WAS
SEPTEMBER 11 THE END OF THE LEGITIMACY OF WESTERN MODERNITY AS THE
DOMINATING MODEL ?
The interview of Marc Luyckx which follows here offers a
glimse of what a transmodern age could be. As opposed to a postmodern
concept which merely rejects the values and ideas of modernity, the
transmodern paradigm seeks to combine some of the positive achievements
of modernity (human rights, democracy, scientific research, etc.) and
the quest for a more holistic and spiritual, a less materialistic and
individualistic worldview together with more responsible world
citizenship. This interview with Marc Luyckx was taken by Sawsan
Hussein of the Al-Siyassa Al-Dawliya journal (The International
Politics Journal).
Former general secretary of Network Cultures, Marc Luyckx
recently granted an interesting future-oriented interview to a leading
arabic journal about the tragic attacks on New York and Washington on
September 11, 2001 which he sees as a dramatic signal of a potentially
hopeful shift towards a post-modern world (which is better called
trans-modern). The twin towers of the WTC symbolised the triumph of
western modernity. That people would be willing to destroy this symbol
is an indication that, from now on, modernity is fundamentally lacking
legitimacy. As the regretted philosopher Ivan Illich would have said,
modernity becomes "counter-productive" when it reaches a certain limit.
It leads humans to dependence ("heteronomy") and meaninglessness.
Luyckx's recent publications include : Au-delà de
la Modernité, du Patriarcat et du Capitalisme : la
Société Réenchantée, with preface by
Nobel prize winner Ilya Prigogine, 2001 (English version in
preparation).
(…)
(…) You have written that the values of Western
civilisation are no longer accepted in the West and even in the
European Union and the United States. Could you elaborate on this ?
(…)
(…) My hypothesis is that it is not so much Western
civilisation that is in crisis, but rather the modern paradigm itself.
The rational, analytical, top-down, abstract, male-dominated and
secular logic is in crisis, because it cannot provide a satisfactory
answer to the question of social justice and of our collective future.
(…)
You have said that since 11 September the world has
entered a deep paradigm shift, like a 'renaissance'. Could you explain
this ?
I was in Beijing in April 2002, for a EU-China congress on
the knowledge society, and, in a meeting with Chinese intellectuals,
one newspaper director said : "Perhaps 11 September represents the end
of the legitimacy of Western domination". Not the end of Western
domination. But it is the end of its legitimacy.
I also had the honour to be invited to address the EU-Mediterranean
Council of Ministers at their meeting in Brussels on 18 October 2001. I
said that 11 September was the end of the legitimacy of Western
modernity as a dominating model. This paradigm is still dominant, but
it is accepted less every day by civil society worldwide. This modern
rational secular Western vision has produced a lot of positive and
negative things. It has transformed the world, but it is now not able
to provide us with a decent sustainable future.

- [Task set]:
• 1. Please reproduce the passage of the interview from "Luyckx's recent publications" up to and including "preparation).".
• 2. According to the interview, on what date did Marc Luyckx address the EU-Mediterranean Council of Ministers in Brussels?
Rely only on the interview for these answers.

- [Material]:
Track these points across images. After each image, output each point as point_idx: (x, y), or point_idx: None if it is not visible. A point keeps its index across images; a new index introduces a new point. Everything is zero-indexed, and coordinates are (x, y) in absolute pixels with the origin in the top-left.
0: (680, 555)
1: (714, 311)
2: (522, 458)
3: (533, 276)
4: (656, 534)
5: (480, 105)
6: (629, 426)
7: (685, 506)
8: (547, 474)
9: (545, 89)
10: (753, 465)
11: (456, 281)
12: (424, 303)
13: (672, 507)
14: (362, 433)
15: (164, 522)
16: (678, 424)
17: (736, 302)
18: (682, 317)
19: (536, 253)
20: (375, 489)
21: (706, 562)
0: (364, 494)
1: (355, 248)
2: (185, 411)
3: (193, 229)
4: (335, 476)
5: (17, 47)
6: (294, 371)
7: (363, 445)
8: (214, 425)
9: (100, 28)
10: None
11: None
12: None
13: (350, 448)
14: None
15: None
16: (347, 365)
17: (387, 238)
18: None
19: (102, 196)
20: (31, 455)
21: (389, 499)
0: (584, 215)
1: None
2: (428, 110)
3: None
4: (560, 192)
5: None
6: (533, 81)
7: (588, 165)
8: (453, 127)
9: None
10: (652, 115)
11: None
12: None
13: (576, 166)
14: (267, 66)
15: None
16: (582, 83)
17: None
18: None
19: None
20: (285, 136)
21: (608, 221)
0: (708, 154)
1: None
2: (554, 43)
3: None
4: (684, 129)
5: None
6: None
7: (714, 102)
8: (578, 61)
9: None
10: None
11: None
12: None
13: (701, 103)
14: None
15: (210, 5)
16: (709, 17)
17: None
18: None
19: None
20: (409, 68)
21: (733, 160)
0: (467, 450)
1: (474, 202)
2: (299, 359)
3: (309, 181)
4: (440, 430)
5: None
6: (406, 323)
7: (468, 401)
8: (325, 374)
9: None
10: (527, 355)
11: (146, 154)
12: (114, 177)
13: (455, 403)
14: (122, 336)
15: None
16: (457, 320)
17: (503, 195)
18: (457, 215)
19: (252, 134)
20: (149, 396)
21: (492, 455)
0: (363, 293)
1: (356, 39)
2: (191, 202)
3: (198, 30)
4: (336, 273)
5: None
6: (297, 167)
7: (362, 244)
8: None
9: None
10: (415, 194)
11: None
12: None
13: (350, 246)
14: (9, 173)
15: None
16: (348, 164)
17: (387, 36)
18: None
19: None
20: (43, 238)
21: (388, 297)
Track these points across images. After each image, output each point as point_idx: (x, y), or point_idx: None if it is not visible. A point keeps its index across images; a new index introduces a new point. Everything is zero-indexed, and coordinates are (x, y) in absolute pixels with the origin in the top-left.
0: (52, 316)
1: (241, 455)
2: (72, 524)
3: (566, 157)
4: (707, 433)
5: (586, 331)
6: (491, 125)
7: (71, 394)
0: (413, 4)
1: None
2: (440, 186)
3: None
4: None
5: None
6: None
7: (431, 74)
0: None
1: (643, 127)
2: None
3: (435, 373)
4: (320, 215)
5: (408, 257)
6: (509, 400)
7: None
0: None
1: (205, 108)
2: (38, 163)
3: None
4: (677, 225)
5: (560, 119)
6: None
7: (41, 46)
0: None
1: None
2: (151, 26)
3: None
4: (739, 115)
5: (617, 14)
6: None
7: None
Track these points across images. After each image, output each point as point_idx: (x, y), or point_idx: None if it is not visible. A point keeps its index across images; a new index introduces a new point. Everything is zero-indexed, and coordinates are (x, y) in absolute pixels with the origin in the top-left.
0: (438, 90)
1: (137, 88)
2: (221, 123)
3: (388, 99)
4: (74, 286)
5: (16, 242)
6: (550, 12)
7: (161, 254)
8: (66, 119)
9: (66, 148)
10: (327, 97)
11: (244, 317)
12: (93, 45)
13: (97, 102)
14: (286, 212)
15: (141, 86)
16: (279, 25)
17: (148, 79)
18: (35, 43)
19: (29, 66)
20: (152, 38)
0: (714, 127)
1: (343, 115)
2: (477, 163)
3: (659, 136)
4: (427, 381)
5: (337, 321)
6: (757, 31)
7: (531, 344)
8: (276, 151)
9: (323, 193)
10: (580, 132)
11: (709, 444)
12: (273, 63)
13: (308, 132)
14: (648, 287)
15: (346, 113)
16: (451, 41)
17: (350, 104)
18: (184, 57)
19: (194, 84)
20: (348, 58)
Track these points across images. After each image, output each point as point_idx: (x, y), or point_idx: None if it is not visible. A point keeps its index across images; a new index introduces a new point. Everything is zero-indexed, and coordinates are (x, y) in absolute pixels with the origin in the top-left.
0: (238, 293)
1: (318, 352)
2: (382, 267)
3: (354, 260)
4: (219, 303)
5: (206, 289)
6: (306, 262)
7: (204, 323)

- [Solution set]:
• 1.
Luyckx's recent publications include : Au-delà de
la Modernité, du Patriarcat et du Capitalisme : la
Société Réenchantée, with preface by
Nobel prize winner Ilya Prigogine, 2001 (English version in
preparation).

• 2. 18 October 2001